## REQUIRED WORK
Extract the text of every entry below exactly; leave images out.

Rendered images with source text
Content starts

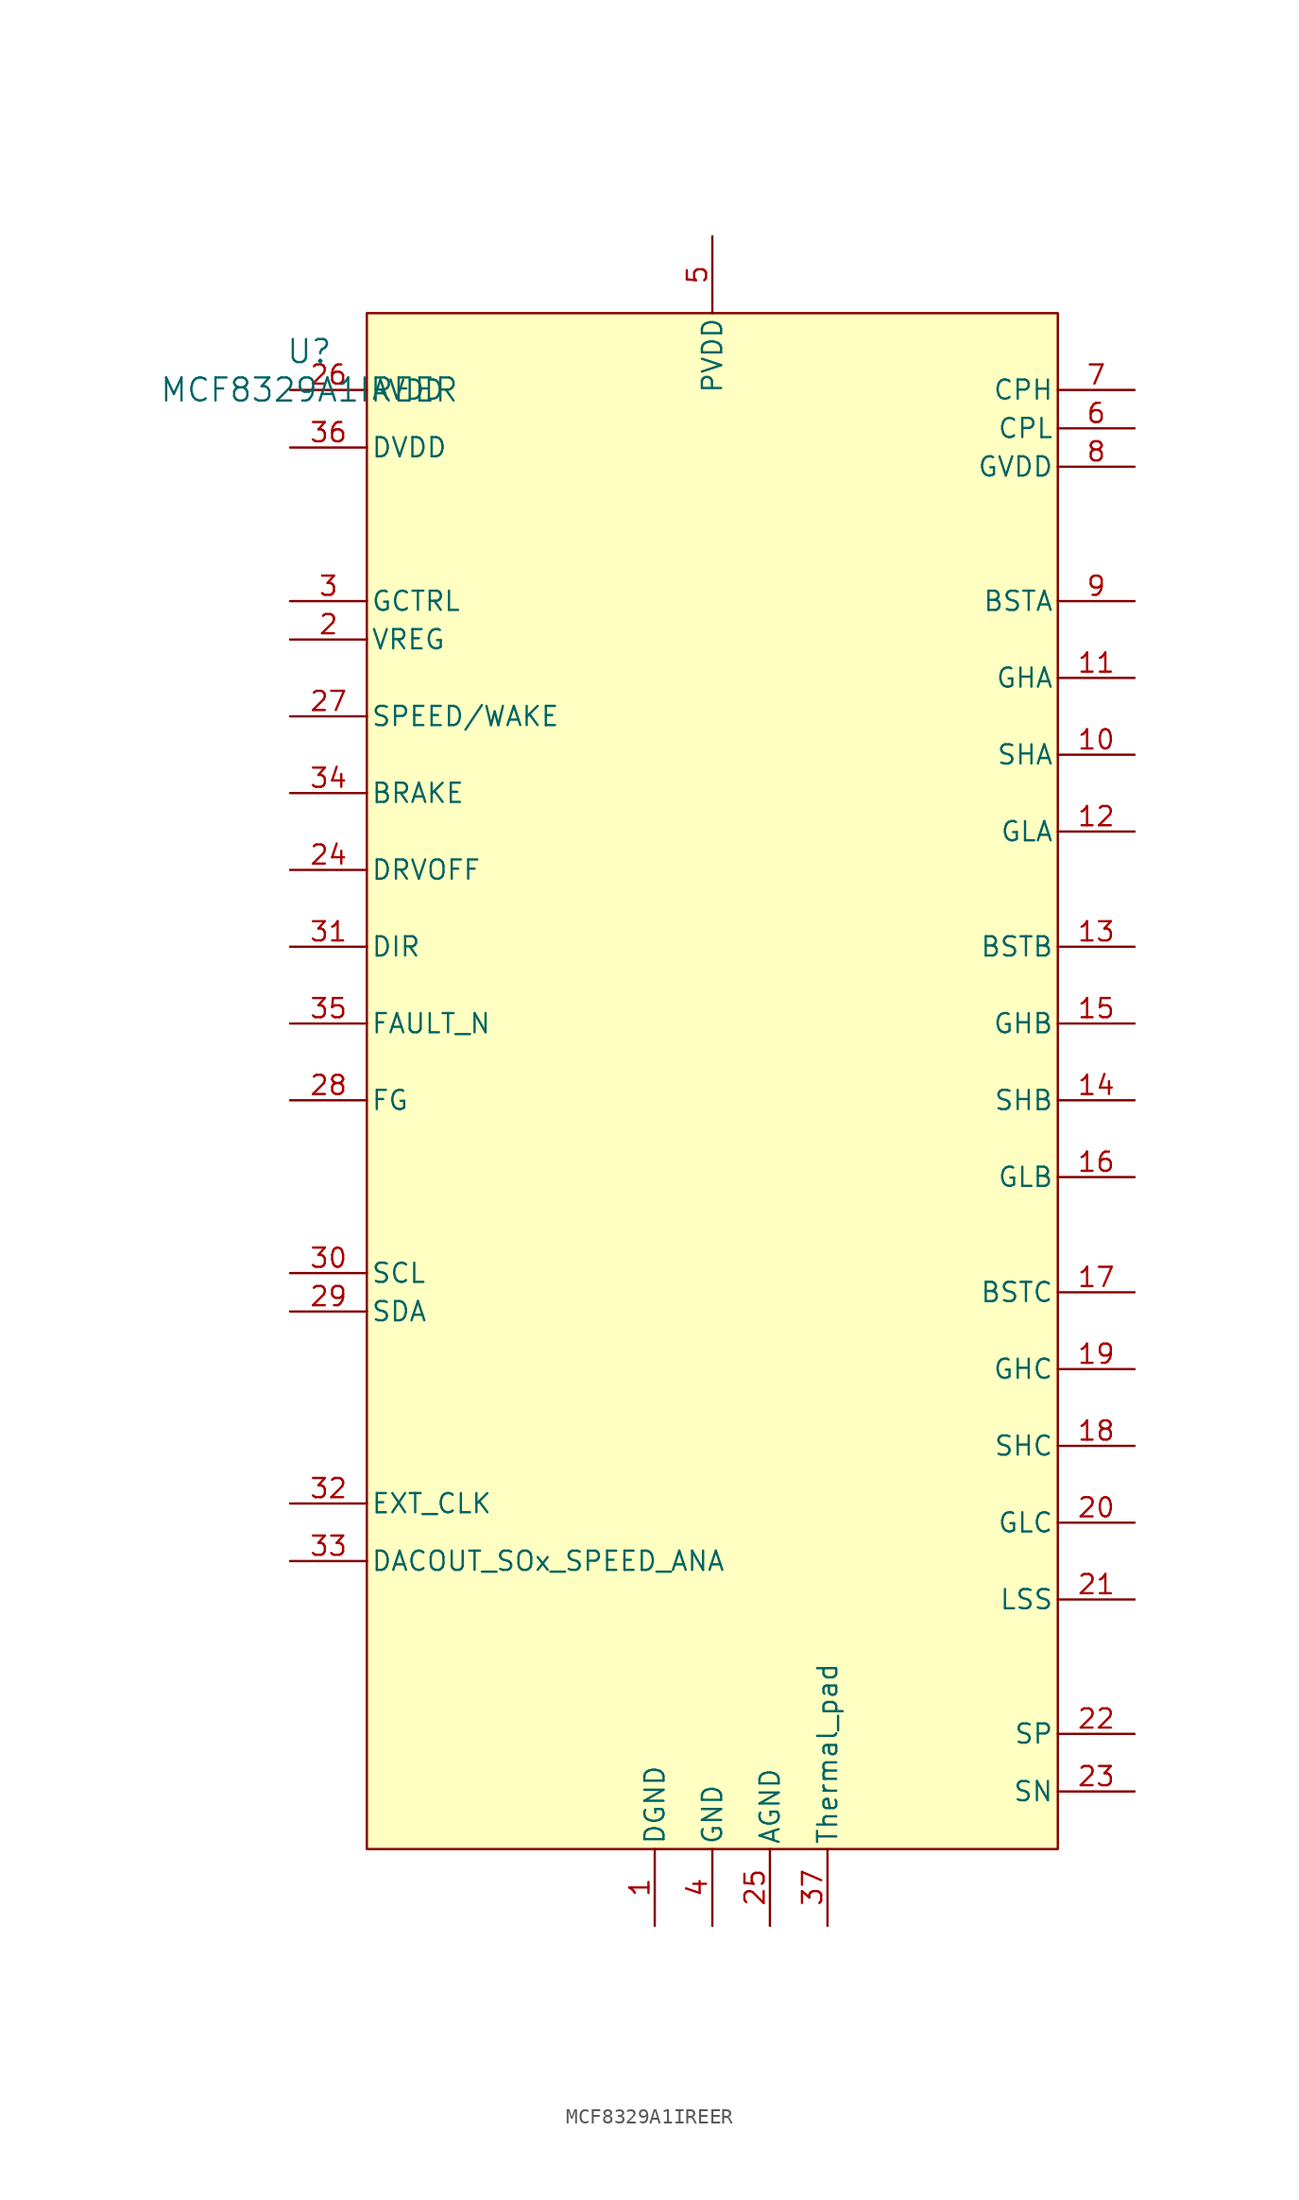
<source format=kicad_sym>
(kicad_symbol_lib
  (version 20241209)
  (generator "kicad_symbol_editor")
  (generator_version "9.0")
  (symbol "MCF8329A1IREER"
    (pin_names
      (offset 0.254))
    (property "Reference" "U"
      (at 0 2.54 0)
      (effects (font (size 1.524 1.524))))
    (property "Value" "MCF8329A1IREER"
      (at 0 0 0)
      (effects (font (size 1.524 1.524))))
    (symbol "MCF8329A1IREER_0_1"
      (pin power_in line (at -1.27 0 0) (length 5.08) (name "AVDD" (effects (font (size 1.27 1.27)))) (number "26" (effects (font (size 1.27 1.27)))))
      (pin power_in line (at -1.27 -3.81 0) (length 5.08) (name "DVDD" (effects (font (size 1.27 1.27)))) (number "36" (effects (font (size 1.27 1.27)))))
      (pin unspecified line (at -1.27 -13.97 0) (length 5.08) (name "GCTRL" (effects (font (size 1.27 1.27)))) (number "3" (effects (font (size 1.27 1.27)))))
      (pin power_in line (at -1.27 -16.51 0) (length 5.08) (name "VREG" (effects (font (size 1.27 1.27)))) (number "2" (effects (font (size 1.27 1.27)))))
      (pin input line (at -1.27 -26.67 0) (length 5.08) (name "BRAKE" (effects (font (size 1.27 1.27)))) (number "34" (effects (font (size 1.27 1.27)))))
      (pin input line (at -1.27 -31.75 0) (length 5.08) (name "DRVOFF" (effects (font (size 1.27 1.27)))) (number "24" (effects (font (size 1.27 1.27)))))
      (pin input line (at -1.27 -36.83 0) (length 5.08) (name "DIR" (effects (font (size 1.27 1.27)))) (number "31" (effects (font (size 1.27 1.27)))))
      (pin open_collector line (at -1.27 -41.91 0) (length 5.08) (name "FAULT_N" (effects (font (size 1.27 1.27)))) (number "35" (effects (font (size 1.27 1.27)))))
      (pin open_collector line (at -1.27 -46.99 0) (length 5.08) (name "FG" (effects (font (size 1.27 1.27)))) (number "28" (effects (font (size 1.27 1.27)))))
      (pin input line (at -1.27 -58.42 0) (length 5.08) (name "SCL" (effects (font (size 1.27 1.27)))) (number "30" (effects (font (size 1.27 1.27)))))
      (pin bidirectional line (at -1.27 -60.96 0) (length 5.08) (name "SDA" (effects (font (size 1.27 1.27)))) (number "29" (effects (font (size 1.27 1.27)))))
      (pin input line (at -1.27 -73.66 0) (length 5.08) (name "EXT_CLK" (effects (font (size 1.27 1.27)))) (number "32" (effects (font (size 1.27 1.27)))))
      (pin bidirectional line (at -1.27 -77.47 0) (length 5.08) (name "DACOUT_SOx_SPEED_ANA" (effects (font (size 1.27 1.27)))) (number "33" (effects (font (size 1.27 1.27)))))
      (pin power_in line (at 22.86 -101.6 90) (length 5.08) (name "DGND" (effects (font (size 1.27 1.27)))) (number "1" (effects (font (size 1.27 1.27)))))
      (pin power_in line (at 26.67 10.16 270) (length 5.08) (name "PVDD" (effects (font (size 1.27 1.27)))) (number "5" (effects (font (size 1.27 1.27)))))
      (pin power_in line (at 26.67 -101.6 90) (length 5.08) (name "GND" (effects (font (size 1.27 1.27)))) (number "4" (effects (font (size 1.27 1.27)))))
      (pin power_in line (at 30.48 -101.6 90) (length 5.08) (name "AGND" (effects (font (size 1.27 1.27)))) (number "25" (effects (font (size 1.27 1.27)))))
      (pin power_in line (at 34.29 -101.6 90) (length 5.08) (name "Thermal_pad" (effects (font (size 1.27 1.27)))) (number "37" (effects (font (size 1.27 1.27)))))
      (pin unspecified line (at 54.61 0 180) (length 5.08) (name "CPH" (effects (font (size 1.27 1.27)))) (number "7" (effects (font (size 1.27 1.27)))))
      (pin unspecified line (at 54.61 -2.54 180) (length 5.08) (name "CPL" (effects (font (size 1.27 1.27)))) (number "6" (effects (font (size 1.27 1.27)))))
      (pin power_in line (at 54.61 -5.08 180) (length 5.08) (name "GVDD" (effects (font (size 1.27 1.27)))) (number "8" (effects (font (size 1.27 1.27)))))
      (pin unspecified line (at 54.61 -13.97 180) (length 5.08) (name "BSTA" (effects (font (size 1.27 1.27)))) (number "9" (effects (font (size 1.27 1.27)))))
      (pin unspecified line (at 54.61 -19.05 180) (length 5.08) (name "GHA" (effects (font (size 1.27 1.27)))) (number "11" (effects (font (size 1.27 1.27)))))
      (pin unspecified line (at 54.61 -24.13 180) (length 5.08) (name "SHA" (effects (font (size 1.27 1.27)))) (number "10" (effects (font (size 1.27 1.27)))))
      (pin unspecified line (at 54.61 -29.21 180) (length 5.08) (name "GLA" (effects (font (size 1.27 1.27)))) (number "12" (effects (font (size 1.27 1.27)))))
      (pin unspecified line (at 54.61 -36.83 180) (length 5.08) (name "BSTB" (effects (font (size 1.27 1.27)))) (number "13" (effects (font (size 1.27 1.27)))))
      (pin unspecified line (at 54.61 -41.91 180) (length 5.08) (name "GHB" (effects (font (size 1.27 1.27)))) (number "15" (effects (font (size 1.27 1.27)))))
      (pin unspecified line (at 54.61 -46.99 180) (length 5.08) (name "SHB" (effects (font (size 1.27 1.27)))) (number "14" (effects (font (size 1.27 1.27)))))
      (pin unspecified line (at 54.61 -52.07 180) (length 5.08) (name "GLB" (effects (font (size 1.27 1.27)))) (number "16" (effects (font (size 1.27 1.27)))))
      (pin unspecified line (at 54.61 -59.69 180) (length 5.08) (name "BSTC" (effects (font (size 1.27 1.27)))) (number "17" (effects (font (size 1.27 1.27)))))
      (pin unspecified line (at 54.61 -64.77 180) (length 5.08) (name "GHC" (effects (font (size 1.27 1.27)))) (number "19" (effects (font (size 1.27 1.27)))))
      (pin unspecified line (at 54.61 -69.85 180) (length 5.08) (name "SHC" (effects (font (size 1.27 1.27)))) (number "18" (effects (font (size 1.27 1.27)))))
      (pin unspecified line (at 54.61 -74.93 180) (length 5.08) (name "GLC" (effects (font (size 1.27 1.27)))) (number "20" (effects (font (size 1.27 1.27)))))
      (pin power_in line (at 54.61 -80.01 180) (length 5.08) (name "LSS" (effects (font (size 1.27 1.27)))) (number "21" (effects (font (size 1.27 1.27)))))
      (pin tri_state line (at 54.61 -88.9 180) (length 5.08) (name "SP" (effects (font (size 1.27 1.27)))) (number "22" (effects (font (size 1.27 1.27)))))
      (pin tri_state line (at 54.61 -92.71 180) (length 5.08) (name "SN" (effects (font (size 1.27 1.27)))) (number "23" (effects (font (size 1.27 1.27))))))
    (symbol "MCF8329A1IREER_1_1"
      (rectangle (start 3.81 5.08) (end 49.53 -96.52) (stroke (width 0) (type solid)) (fill (type background)))
      (pin input line (at -1.27 -21.59 0) (length 5.08) (name "SPEED/WAKE" (effects (font (size 1.27 1.27)))) (number "27" (effects (font (size 1.27 1.27))))))))
</source>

Content ends

## RESPONSE
<source format=kicad_sym>
(kicad_symbol_lib
  (version 20241209)
  (generator "kicad_symbol_editor")
  (generator_version "9.0")
  (symbol "MCF8329A1IREER"
    (pin_names
      (offset 0.254))
    (property "Reference" "U"
      (at 0 2.54 0)
      (effects (font (size 1.524 1.524))))
    (property "Value" "MCF8329A1IREER"
      (at 0 0 0)
      (effects (font (size 1.524 1.524))))
    (symbol "MCF8329A1IREER_0_1"
      (pin power_in line (at -1.27 0 0) (length 5.08) (name "AVDD" (effects (font (size 1.27 1.27)))) (number "26" (effects (font (size 1.27 1.27)))))
      (pin power_in line (at -1.27 -3.81 0) (length 5.08) (name "DVDD" (effects (font (size 1.27 1.27)))) (number "36" (effects (font (size 1.27 1.27)))))
      (pin unspecified line (at -1.27 -13.97 0) (length 5.08) (name "GCTRL" (effects (font (size 1.27 1.27)))) (number "3" (effects (font (size 1.27 1.27)))))
      (pin power_in line (at -1.27 -16.51 0) (length 5.08) (name "VREG" (effects (font (size 1.27 1.27)))) (number "2" (effects (font (size 1.27 1.27)))))
      (pin input line (at -1.27 -26.67 0) (length 5.08) (name "BRAKE" (effects (font (size 1.27 1.27)))) (number "34" (effects (font (size 1.27 1.27)))))
      (pin input line (at -1.27 -31.75 0) (length 5.08) (name "DRVOFF" (effects (font (size 1.27 1.27)))) (number "24" (effects (font (size 1.27 1.27)))))
      (pin input line (at -1.27 -36.83 0) (length 5.08) (name "DIR" (effects (font (size 1.27 1.27)))) (number "31" (effects (font (size 1.27 1.27)))))
      (pin open_collector line (at -1.27 -41.91 0) (length 5.08) (name "FAULT_N" (effects (font (size 1.27 1.27)))) (number "35" (effects (font (size 1.27 1.27)))))
      (pin open_collector line (at -1.27 -46.99 0) (length 5.08) (name "FG" (effects (font (size 1.27 1.27)))) (number "28" (effects (font (size 1.27 1.27)))))
      (pin input line (at -1.27 -58.42 0) (length 5.08) (name "SCL" (effects (font (size 1.27 1.27)))) (number "30" (effects (font (size 1.27 1.27)))))
      (pin bidirectional line (at -1.27 -60.96 0) (length 5.08) (name "SDA" (effects (font (size 1.27 1.27)))) (number "29" (effects (font (size 1.27 1.27)))))
      (pin input line (at -1.27 -73.66 0) (length 5.08) (name "EXT_CLK" (effects (font (size 1.27 1.27)))) (number "32" (effects (font (size 1.27 1.27)))))
      (pin bidirectional line (at -1.27 -77.47 0) (length 5.08) (name "DACOUT_SOx_SPEED_ANA" (effects (font (size 1.27 1.27)))) (number "33" (effects (font (size 1.27 1.27)))))
      (pin power_in line (at 22.86 -101.6 90) (length 5.08) (name "DGND" (effects (font (size 1.27 1.27)))) (number "1" (effects (font (size 1.27 1.27)))))
      (pin power_in line (at 26.67 10.16 270) (length 5.08) (name "PVDD" (effects (font (size 1.27 1.27)))) (number "5" (effects (font (size 1.27 1.27)))))
      (pin power_in line (at 26.67 -101.6 90) (length 5.08) (name "GND" (effects (font (size 1.27 1.27)))) (number "4" (effects (font (size 1.27 1.27)))))
      (pin power_in line (at 30.48 -101.6 90) (length 5.08) (name "AGND" (effects (font (size 1.27 1.27)))) (number "25" (effects (font (size 1.27 1.27)))))
      (pin power_in line (at 34.29 -101.6 90) (length 5.08) (name "Thermal_pad" (effects (font (size 1.27 1.27)))) (number "37" (effects (font (size 1.27 1.27)))))
      (pin unspecified line (at 54.61 0 180) (length 5.08) (name "CPH" (effects (font (size 1.27 1.27)))) (number "7" (effects (font (size 1.27 1.27)))))
      (pin unspecified line (at 54.61 -2.54 180) (length 5.08) (name "CPL" (effects (font (size 1.27 1.27)))) (number "6" (effects (font (size 1.27 1.27)))))
      (pin power_in line (at 54.61 -5.08 180) (length 5.08) (name "GVDD" (effects (font (size 1.27 1.27)))) (number "8" (effects (font (size 1.27 1.27)))))
      (pin unspecified line (at 54.61 -13.97 180) (length 5.08) (name "BSTA" (effects (font (size 1.27 1.27)))) (number "9" (effects (font (size 1.27 1.27)))))
      (pin unspecified line (at 54.61 -19.05 180) (length 5.08) (name "GHA" (effects (font (size 1.27 1.27)))) (number "11" (effects (font (size 1.27 1.27)))))
      (pin unspecified line (at 54.61 -24.13 180) (length 5.08) (name "SHA" (effects (font (size 1.27 1.27)))) (number "10" (effects (font (size 1.27 1.27)))))
      (pin unspecified line (at 54.61 -29.21 180) (length 5.08) (name "GLA" (effects (font (size 1.27 1.27)))) (number "12" (effects (font (size 1.27 1.27)))))
      (pin unspecified line (at 54.61 -36.83 180) (length 5.08) (name "BSTB" (effects (font (size 1.27 1.27)))) (number "13" (effects (font (size 1.27 1.27)))))
      (pin unspecified line (at 54.61 -41.91 180) (length 5.08) (name "GHB" (effects (font (size 1.27 1.27)))) (number "15" (effects (font (size 1.27 1.27)))))
      (pin unspecified line (at 54.61 -46.99 180) (length 5.08) (name "SHB" (effects (font (size 1.27 1.27)))) (number "14" (effects (font (size 1.27 1.27)))))
      (pin unspecified line (at 54.61 -52.07 180) (length 5.08) (name "GLB" (effects (font (size 1.27 1.27)))) (number "16" (effects (font (size 1.27 1.27)))))
      (pin unspecified line (at 54.61 -59.69 180) (length 5.08) (name "BSTC" (effects (font (size 1.27 1.27)))) (number "17" (effects (font (size 1.27 1.27)))))
      (pin unspecified line (at 54.61 -64.77 180) (length 5.08) (name "GHC" (effects (font (size 1.27 1.27)))) (number "19" (effects (font (size 1.27 1.27)))))
      (pin unspecified line (at 54.61 -69.85 180) (length 5.08) (name "SHC" (effects (font (size 1.27 1.27)))) (number "18" (effects (font (size 1.27 1.27)))))
      (pin unspecified line (at 54.61 -74.93 180) (length 5.08) (name "GLC" (effects (font (size 1.27 1.27)))) (number "20" (effects (font (size 1.27 1.27)))))
      (pin power_in line (at 54.61 -80.01 180) (length 5.08) (name "LSS" (effects (font (size 1.27 1.27)))) (number "21" (effects (font (size 1.27 1.27)))))
      (pin tri_state line (at 54.61 -88.9 180) (length 5.08) (name "SP" (effects (font (size 1.27 1.27)))) (number "22" (effects (font (size 1.27 1.27)))))
      (pin tri_state line (at 54.61 -92.71 180) (length 5.08) (name "SN" (effects (font (size 1.27 1.27)))) (number "23" (effects (font (size 1.27 1.27))))))
    (symbol "MCF8329A1IREER_1_1"
      (rectangle (start 3.81 5.08) (end 49.53 -96.52) (stroke (width 0) (type solid)) (fill (type background)))
      (pin input line (at -1.27 -21.59 0) (length 5.08) (name "SPEED/WAKE" (effects (font (size 1.27 1.27)))) (number "27" (effects (font (size 1.27 1.27))))))))
</source>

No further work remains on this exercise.